PROBLEM TO SOLVE. Reproduce the entries that follow exactly, dropping each image.

Stored data:
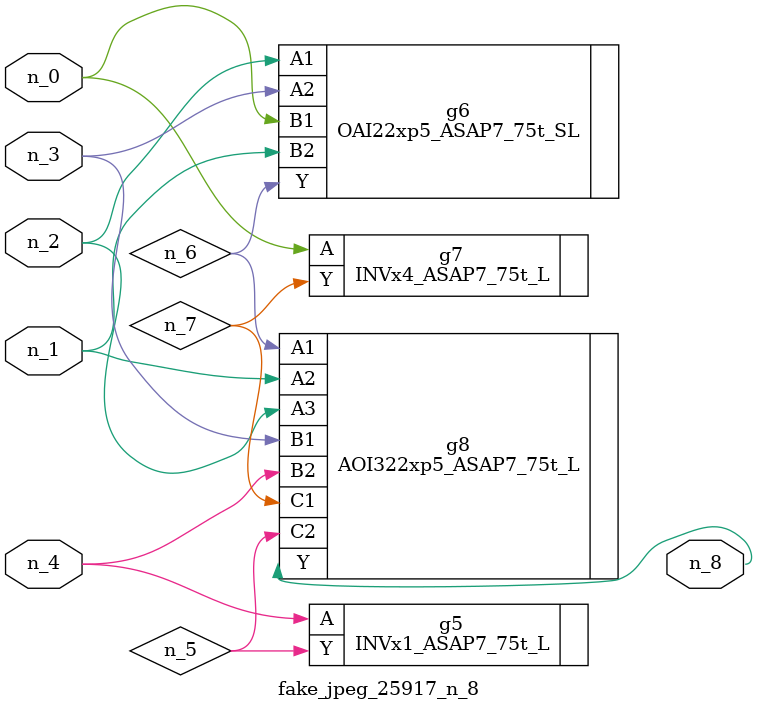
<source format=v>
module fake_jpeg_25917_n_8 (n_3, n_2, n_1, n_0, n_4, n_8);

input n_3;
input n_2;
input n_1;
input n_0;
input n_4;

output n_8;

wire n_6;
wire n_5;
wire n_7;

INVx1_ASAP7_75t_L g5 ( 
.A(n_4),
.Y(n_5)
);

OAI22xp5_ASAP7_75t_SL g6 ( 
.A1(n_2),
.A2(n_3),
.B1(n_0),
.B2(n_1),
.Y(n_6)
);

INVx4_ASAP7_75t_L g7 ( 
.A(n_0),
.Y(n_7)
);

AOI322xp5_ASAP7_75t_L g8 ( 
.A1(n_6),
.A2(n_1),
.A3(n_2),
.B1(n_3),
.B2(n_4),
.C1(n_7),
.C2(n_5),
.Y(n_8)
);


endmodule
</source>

RESULT FOR THIS TASK.
<source format=v>
module fake_jpeg_25917_n_8 (n_3, n_2, n_1, n_0, n_4, n_8);

input n_3;
input n_2;
input n_1;
input n_0;
input n_4;

output n_8;

wire n_6;
wire n_5;
wire n_7;

INVx1_ASAP7_75t_L g5 ( 
.A(n_4),
.Y(n_5)
);

OAI22xp5_ASAP7_75t_SL g6 ( 
.A1(n_2),
.A2(n_3),
.B1(n_0),
.B2(n_1),
.Y(n_6)
);

INVx4_ASAP7_75t_L g7 ( 
.A(n_0),
.Y(n_7)
);

AOI322xp5_ASAP7_75t_L g8 ( 
.A1(n_6),
.A2(n_1),
.A3(n_2),
.B1(n_3),
.B2(n_4),
.C1(n_7),
.C2(n_5),
.Y(n_8)
);


endmodule
</source>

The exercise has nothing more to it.